FUD, which has long dogged the cryptoverse, is commonly defined as misinformation intentionally spread to put a competitor at a disadvantage — to knock down a rival’s stock price or coin price, for example. It can also result from government action, such as the arrest by U.S. authorities of BitMEX’s co-founder and former chief technology officer on Oct. 1 or the reported detainment of an OKEx co-founder by Chinese police in early October. It raises speculation: Who is causing the FUD, and what is that party’s motivation?
Binance CEO Changpeng Zhao, for example, characterized the leaked document, which detailed the exchange’s purported 2018 plan to evade Bitcoin (BTC) regulation by setting up a U.S. subsidiary with a “feigned interest in compliance,” as FUD, adding: “The said document was not produced by a @Binance employee (current or ex).”
In any event, the FUD meter seemed to be rising last week, particularly as the Huobi rumors were accompanied by reports of large Bitcoin withdrawals at the Singapore-based exchange. Boxmining creator Michael Gu, for one, announced that he was removing his balances from Huobi "until this FUD clears up."
A global push to rein in crypto exchanges?
But was there anything behind all those events?
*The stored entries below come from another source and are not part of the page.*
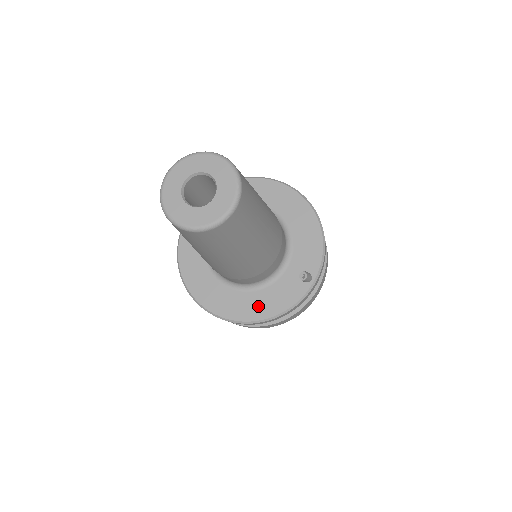
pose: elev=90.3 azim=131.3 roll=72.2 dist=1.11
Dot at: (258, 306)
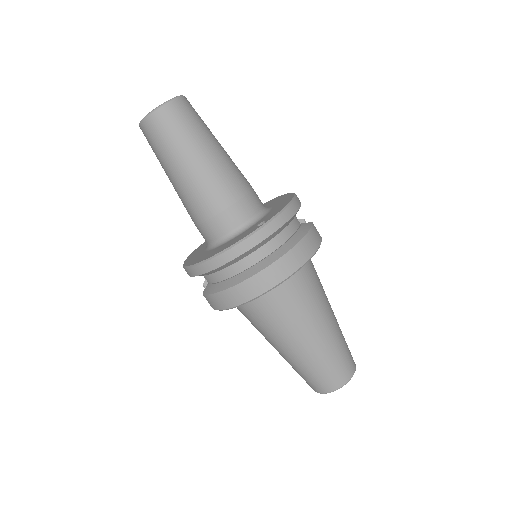
Dot at: (217, 250)
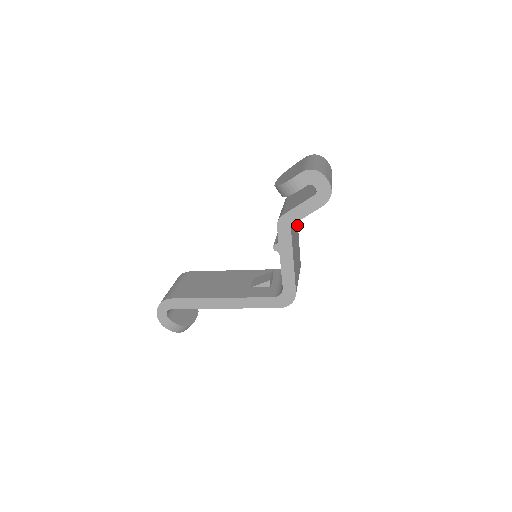
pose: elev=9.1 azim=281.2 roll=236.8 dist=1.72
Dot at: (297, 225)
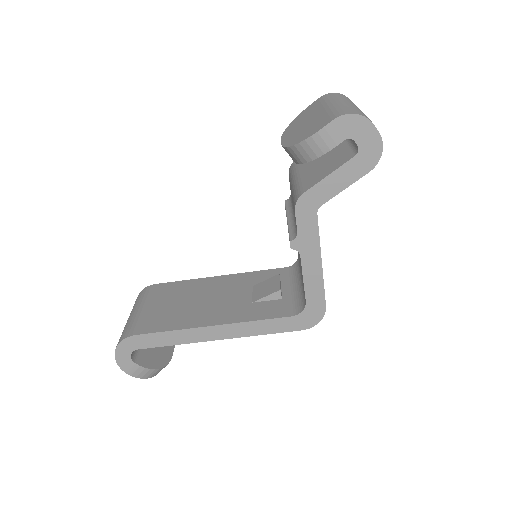
Dot at: occluded
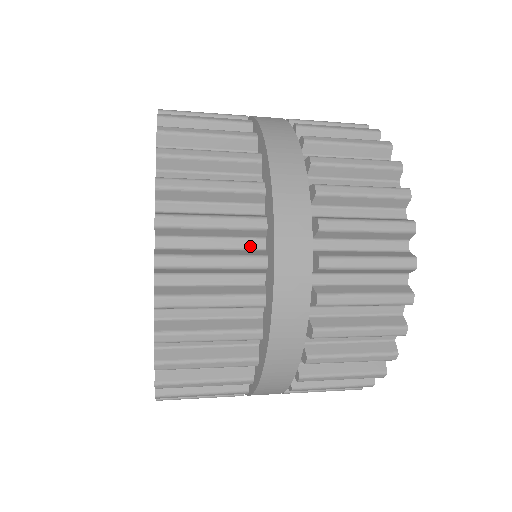
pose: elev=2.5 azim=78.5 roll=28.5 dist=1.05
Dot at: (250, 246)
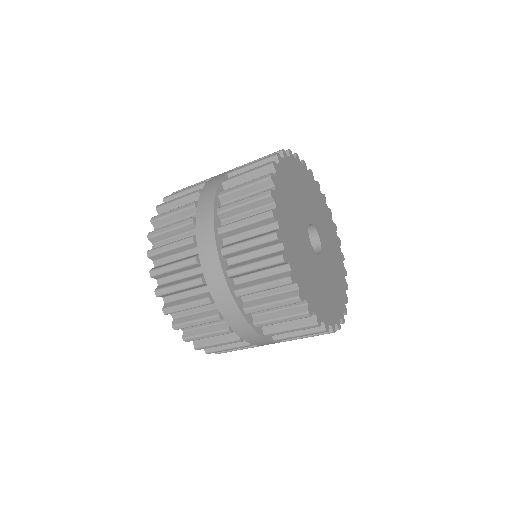
Dot at: occluded
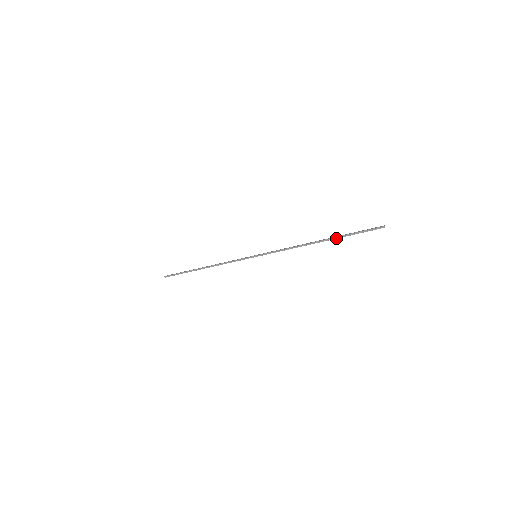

Some have suggested that regulators worldwide — in the U.S. China and elsewhere — are now targeting centralized cryptocurrency exchanges, and that is what is causing all the doubt and uncertainty with regard to these largely unregulated enterprises.
Bobby Ong, co-founder and chief operating officer of CoinGecko, is skeptical that there was any such unified plan. As he told Cointelegraph, “The timing of all these FUD [events] seem to be coincidental,” with the charges against BitMEX being brought about as the result of a prolonged investigation.
Monahan, for her part, allowed for the possibility that regulatory actions could indeed be a key source of recent anxiety; but then again, it could just be rivals spreading rumors and innuendo about one another. Huobi’s coin, Huobi Token (HT), took a hit when the bad news broke, falling hundreds of dollars on Nov. 2. Monahan shared with Cointelegraph:
“It is interesting that we’ve seen so much confirmed and rumored regulatory action around the top futures/derivatives exchanges in the past month. However, it may be that we’re simply seeing an increase of FUD now that these exchanges have their own token — BNB, OKB, HT, etc. The FUD usually reserved for coins/tokens is now attached to the exchange itself.”